After five years fighting to preserve Bashar al-Assad’s regime in Syria, Russia now appears inclined to dispose of its infamous client. Assad’s persistent brutality and corruption, and his inability to establish even the semblance of a functioning state, has grown to be a burden Moscow would prefer not to bear.
And then there’s the problem of Iran. Assad, members of his family, and his Alawite clansmen enjoy close, perhaps unbreakable, bonds to the regime in Tehran and to Iranian-backed militias in Syria. All of which undermines Moscow’s primary mission there: to rehabilitate the Assad regime as a symbol of stability capable of attracting hundreds of billions of dollars of foreign investment for reconstruction, which Russian firms would then be poised to receive.
As long as Assad’s relatives continue to function as a mafia and give free rein to Iranian troops using Syria as base of operations to threaten Israel and plan attacks against U.S. troops in Iraq, those countries likely to foot the bill for Syrian reconstruction—the nations of Europe and the Gulf—are unlikely to come up with the cash.
This has not gone unnoticed by the United States.

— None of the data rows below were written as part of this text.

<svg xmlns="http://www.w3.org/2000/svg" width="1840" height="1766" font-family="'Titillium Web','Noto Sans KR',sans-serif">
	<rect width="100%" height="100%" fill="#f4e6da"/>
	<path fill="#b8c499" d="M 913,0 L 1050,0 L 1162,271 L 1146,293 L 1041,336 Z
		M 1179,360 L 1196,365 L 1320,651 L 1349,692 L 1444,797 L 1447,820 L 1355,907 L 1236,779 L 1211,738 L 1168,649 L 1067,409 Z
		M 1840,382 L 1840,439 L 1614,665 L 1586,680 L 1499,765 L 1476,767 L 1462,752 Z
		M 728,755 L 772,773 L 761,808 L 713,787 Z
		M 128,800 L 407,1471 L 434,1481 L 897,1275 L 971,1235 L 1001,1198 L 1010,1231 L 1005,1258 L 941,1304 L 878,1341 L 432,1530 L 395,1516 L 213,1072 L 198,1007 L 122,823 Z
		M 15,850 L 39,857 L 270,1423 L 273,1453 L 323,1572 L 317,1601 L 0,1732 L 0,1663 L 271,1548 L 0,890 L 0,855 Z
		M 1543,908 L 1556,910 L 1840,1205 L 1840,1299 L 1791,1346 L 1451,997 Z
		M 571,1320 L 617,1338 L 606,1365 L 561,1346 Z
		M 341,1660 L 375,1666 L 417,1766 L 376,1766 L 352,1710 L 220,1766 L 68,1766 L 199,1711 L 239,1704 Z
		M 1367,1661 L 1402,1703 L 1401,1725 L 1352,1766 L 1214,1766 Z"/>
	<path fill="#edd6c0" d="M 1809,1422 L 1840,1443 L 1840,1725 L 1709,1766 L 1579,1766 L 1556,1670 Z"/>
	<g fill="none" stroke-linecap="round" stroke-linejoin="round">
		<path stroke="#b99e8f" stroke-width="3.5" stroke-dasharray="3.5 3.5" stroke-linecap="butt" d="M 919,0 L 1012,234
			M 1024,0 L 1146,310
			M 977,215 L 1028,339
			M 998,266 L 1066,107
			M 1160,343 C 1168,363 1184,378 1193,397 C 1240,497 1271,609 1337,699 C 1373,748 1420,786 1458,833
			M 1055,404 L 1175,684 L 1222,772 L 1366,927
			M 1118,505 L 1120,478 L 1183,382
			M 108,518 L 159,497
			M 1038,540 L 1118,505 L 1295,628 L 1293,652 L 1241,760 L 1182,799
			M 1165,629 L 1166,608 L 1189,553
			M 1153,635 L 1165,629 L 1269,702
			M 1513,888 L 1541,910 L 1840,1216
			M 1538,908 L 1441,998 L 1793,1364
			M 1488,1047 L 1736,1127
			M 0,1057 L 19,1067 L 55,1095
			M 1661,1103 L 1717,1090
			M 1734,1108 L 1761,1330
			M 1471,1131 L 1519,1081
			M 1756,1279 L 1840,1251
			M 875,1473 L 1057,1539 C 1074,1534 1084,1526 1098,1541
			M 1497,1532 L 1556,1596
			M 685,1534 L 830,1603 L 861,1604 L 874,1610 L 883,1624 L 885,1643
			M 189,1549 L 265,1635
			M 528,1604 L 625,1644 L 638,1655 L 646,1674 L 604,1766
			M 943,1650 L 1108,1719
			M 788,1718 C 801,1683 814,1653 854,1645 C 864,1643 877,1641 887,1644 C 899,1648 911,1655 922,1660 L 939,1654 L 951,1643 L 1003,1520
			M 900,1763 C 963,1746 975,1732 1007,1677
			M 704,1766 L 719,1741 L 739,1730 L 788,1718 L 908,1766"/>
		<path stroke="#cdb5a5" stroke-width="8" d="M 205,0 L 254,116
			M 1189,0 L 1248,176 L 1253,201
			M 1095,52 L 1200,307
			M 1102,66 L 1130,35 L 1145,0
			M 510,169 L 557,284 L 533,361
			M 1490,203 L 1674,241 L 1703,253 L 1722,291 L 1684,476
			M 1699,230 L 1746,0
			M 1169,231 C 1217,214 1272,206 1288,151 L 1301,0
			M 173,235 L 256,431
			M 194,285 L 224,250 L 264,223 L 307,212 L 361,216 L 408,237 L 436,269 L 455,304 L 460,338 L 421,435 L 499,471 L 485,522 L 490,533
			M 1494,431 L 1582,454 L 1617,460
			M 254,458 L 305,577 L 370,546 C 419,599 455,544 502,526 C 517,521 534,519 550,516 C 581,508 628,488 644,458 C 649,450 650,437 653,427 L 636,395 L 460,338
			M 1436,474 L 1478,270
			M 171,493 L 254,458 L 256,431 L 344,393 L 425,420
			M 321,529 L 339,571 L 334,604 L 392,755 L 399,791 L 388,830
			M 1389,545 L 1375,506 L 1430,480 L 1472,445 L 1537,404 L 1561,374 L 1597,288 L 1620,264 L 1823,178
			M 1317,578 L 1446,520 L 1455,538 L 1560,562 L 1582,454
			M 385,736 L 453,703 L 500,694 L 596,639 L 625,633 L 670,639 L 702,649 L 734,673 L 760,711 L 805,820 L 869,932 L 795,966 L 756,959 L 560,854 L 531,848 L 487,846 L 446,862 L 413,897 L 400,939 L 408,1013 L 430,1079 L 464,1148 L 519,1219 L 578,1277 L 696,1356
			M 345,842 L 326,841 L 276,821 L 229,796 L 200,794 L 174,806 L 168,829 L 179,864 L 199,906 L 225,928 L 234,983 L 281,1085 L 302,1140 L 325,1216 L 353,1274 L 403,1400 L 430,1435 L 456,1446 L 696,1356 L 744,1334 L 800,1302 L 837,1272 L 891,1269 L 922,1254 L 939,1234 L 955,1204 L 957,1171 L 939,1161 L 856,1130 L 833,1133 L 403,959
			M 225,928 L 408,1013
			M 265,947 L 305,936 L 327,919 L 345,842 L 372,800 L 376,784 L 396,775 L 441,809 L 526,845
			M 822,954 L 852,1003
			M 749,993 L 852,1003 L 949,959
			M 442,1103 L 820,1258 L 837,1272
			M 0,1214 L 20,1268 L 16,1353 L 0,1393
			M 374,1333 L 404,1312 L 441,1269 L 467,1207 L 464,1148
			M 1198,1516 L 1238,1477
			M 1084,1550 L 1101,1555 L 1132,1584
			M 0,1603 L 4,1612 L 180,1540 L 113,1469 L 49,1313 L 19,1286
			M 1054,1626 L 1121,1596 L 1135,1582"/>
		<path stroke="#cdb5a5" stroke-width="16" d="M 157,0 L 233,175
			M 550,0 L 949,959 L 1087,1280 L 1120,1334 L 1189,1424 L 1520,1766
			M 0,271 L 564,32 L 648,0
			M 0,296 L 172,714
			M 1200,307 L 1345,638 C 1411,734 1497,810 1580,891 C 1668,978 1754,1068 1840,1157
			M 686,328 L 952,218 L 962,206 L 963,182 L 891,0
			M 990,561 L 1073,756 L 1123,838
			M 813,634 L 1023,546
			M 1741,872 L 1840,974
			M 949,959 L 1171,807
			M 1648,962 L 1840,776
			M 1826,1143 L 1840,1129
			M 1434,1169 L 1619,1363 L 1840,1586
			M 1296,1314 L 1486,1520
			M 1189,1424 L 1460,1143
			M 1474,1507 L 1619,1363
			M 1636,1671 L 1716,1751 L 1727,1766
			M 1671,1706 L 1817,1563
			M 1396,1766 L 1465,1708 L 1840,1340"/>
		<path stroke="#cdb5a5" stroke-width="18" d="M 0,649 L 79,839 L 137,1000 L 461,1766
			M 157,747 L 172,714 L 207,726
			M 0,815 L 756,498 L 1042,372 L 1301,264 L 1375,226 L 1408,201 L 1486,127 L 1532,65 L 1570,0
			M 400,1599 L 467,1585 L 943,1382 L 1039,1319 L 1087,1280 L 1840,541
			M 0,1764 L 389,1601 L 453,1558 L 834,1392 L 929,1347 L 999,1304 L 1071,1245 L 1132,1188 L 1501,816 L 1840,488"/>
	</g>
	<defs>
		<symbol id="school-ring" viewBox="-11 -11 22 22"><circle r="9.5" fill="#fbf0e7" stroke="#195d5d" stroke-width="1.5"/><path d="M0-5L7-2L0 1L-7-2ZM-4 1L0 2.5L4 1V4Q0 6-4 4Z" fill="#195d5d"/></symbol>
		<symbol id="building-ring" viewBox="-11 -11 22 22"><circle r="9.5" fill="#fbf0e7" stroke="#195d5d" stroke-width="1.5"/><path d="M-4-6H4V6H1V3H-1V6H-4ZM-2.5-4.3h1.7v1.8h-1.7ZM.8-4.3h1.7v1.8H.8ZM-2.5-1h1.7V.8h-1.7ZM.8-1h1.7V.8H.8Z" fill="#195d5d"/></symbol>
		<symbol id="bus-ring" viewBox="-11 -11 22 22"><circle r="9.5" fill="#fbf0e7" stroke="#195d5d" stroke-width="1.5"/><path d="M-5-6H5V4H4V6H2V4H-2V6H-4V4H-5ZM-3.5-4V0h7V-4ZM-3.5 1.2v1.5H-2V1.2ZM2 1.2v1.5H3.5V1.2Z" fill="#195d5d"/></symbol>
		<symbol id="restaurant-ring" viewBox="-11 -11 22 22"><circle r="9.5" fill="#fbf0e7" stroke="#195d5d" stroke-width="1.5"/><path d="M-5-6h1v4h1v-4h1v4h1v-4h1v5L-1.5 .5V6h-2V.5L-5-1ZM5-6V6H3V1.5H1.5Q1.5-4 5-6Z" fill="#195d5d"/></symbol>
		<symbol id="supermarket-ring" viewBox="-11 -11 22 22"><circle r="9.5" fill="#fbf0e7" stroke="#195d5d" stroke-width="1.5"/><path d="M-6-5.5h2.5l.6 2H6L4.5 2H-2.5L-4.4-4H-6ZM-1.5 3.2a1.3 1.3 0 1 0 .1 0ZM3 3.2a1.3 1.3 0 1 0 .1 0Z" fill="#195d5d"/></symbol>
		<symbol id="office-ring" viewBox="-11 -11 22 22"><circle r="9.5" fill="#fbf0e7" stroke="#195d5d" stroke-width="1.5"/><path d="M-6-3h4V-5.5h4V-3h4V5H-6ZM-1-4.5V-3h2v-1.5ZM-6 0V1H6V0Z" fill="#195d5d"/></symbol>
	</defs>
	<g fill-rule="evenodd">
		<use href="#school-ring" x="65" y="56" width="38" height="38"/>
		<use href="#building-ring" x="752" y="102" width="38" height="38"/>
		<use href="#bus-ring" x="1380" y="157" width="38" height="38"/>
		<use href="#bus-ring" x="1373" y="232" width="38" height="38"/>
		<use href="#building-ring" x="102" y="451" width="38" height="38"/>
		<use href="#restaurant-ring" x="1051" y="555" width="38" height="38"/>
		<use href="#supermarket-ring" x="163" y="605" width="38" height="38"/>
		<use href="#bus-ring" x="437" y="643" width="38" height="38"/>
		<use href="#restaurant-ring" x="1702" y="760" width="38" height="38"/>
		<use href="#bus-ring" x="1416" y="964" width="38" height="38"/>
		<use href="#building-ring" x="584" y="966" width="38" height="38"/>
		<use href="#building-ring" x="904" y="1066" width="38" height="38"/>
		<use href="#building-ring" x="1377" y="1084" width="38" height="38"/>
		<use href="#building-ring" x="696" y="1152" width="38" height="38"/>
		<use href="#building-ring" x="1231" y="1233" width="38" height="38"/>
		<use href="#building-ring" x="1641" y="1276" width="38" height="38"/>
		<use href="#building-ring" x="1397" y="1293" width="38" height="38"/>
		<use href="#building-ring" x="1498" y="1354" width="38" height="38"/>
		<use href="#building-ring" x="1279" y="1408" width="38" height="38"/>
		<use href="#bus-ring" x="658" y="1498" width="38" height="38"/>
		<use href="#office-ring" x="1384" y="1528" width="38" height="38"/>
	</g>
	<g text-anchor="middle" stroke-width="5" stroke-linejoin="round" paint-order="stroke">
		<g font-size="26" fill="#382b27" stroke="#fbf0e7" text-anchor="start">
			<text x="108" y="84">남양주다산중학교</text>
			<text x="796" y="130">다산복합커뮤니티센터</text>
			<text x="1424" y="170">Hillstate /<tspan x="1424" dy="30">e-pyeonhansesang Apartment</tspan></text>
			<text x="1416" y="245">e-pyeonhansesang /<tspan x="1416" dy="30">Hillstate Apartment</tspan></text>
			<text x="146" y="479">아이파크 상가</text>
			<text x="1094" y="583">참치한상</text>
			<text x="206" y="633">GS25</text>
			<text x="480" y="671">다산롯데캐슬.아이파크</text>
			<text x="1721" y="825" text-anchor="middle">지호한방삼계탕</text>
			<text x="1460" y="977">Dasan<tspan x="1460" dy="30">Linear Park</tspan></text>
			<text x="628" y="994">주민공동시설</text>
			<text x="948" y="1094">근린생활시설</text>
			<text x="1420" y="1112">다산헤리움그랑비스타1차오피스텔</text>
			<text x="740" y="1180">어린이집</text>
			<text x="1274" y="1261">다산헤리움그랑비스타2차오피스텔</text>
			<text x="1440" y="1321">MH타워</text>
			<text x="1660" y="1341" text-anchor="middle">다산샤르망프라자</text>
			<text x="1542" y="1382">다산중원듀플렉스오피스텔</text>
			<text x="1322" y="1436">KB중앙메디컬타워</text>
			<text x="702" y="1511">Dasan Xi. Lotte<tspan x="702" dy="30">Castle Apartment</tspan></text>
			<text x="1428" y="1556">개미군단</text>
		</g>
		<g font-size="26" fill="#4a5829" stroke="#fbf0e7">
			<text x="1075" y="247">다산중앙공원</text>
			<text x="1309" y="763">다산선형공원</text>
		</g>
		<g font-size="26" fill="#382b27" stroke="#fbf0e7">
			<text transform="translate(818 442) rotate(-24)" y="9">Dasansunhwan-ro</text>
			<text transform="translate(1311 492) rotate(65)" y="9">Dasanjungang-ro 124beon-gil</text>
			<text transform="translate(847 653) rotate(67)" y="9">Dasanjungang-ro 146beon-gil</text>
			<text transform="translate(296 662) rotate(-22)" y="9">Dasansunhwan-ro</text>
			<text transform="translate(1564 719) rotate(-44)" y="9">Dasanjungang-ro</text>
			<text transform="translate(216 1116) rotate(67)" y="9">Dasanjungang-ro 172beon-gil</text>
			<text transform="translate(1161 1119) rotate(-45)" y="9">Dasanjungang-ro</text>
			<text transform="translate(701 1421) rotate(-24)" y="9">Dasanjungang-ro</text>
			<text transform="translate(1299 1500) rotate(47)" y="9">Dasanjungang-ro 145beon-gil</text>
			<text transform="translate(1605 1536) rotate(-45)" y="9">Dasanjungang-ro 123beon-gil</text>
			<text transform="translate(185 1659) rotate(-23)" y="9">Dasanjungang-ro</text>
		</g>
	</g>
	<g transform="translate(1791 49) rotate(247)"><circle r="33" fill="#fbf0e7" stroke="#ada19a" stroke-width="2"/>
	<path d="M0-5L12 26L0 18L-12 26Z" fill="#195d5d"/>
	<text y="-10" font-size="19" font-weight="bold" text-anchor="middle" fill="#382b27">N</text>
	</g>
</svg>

“Assad has done nothing to help the Russians sell this regime,”James Jeffrey, the U.S. special envoy for the Coalition to Defeat ISIS, told reporters in a State Department briefing on Thursday. “You find Assad has nothing but thugs around him, and they don’t sell well either in the Arab world or in Europe. We have heard repeatedly from Russians we take as credible that they understand how bad Assad is”.